WHAT THE EXERCISE ASKS - Leave out every picture, and output exactly the lines from the line containing "left ear: (140, 90)" through the last line of the data.

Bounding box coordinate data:
━━━━

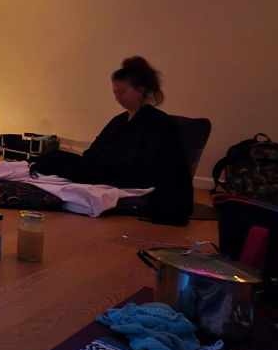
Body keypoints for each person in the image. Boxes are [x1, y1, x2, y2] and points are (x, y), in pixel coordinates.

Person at [29, 56, 193, 225]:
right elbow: (93, 152)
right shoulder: (119, 120)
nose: (117, 97)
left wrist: (102, 165)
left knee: (73, 167)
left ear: (140, 90)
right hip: (111, 168)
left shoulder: (158, 122)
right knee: (56, 158)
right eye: (115, 92)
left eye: (122, 92)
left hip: (133, 175)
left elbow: (146, 162)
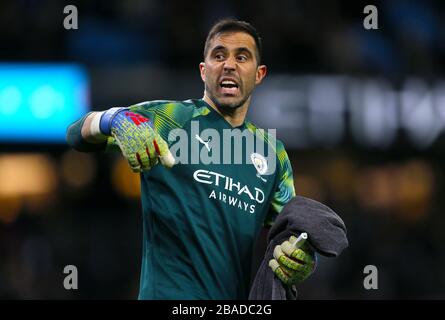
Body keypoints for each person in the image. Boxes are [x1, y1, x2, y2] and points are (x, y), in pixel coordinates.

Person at [66, 18, 316, 300]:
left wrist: (300, 258)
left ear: (259, 74)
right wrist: (114, 118)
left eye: (241, 57)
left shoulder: (273, 153)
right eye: (218, 55)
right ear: (203, 70)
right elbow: (76, 133)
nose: (229, 65)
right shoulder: (169, 119)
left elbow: (289, 238)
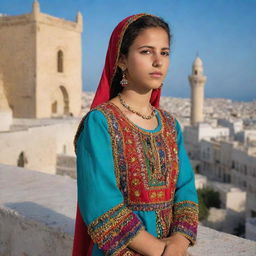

━━━━

RESULT OF THE EXERCISE -
left ear: (140, 90)
right hip: (111, 168)
left shoulder: (158, 122)
right knee: (56, 158)
right eye: (115, 92)
left eye: (122, 92)
left hip: (133, 175)
left elbow: (146, 162)
Body keypoints for each person in the image. Boxes are [x1, y1, x2, y2] and points are (x, y), in pixel coordinates.

Person at [66, 18, 316, 300]:
left wrist: (300, 258)
left ear: (259, 74)
right wrist: (114, 118)
left eye: (241, 57)
left shoulder: (273, 153)
right eye: (218, 55)
right ear: (203, 70)
right elbow: (76, 133)
nose: (229, 65)
right shoulder: (169, 119)
left elbow: (289, 238)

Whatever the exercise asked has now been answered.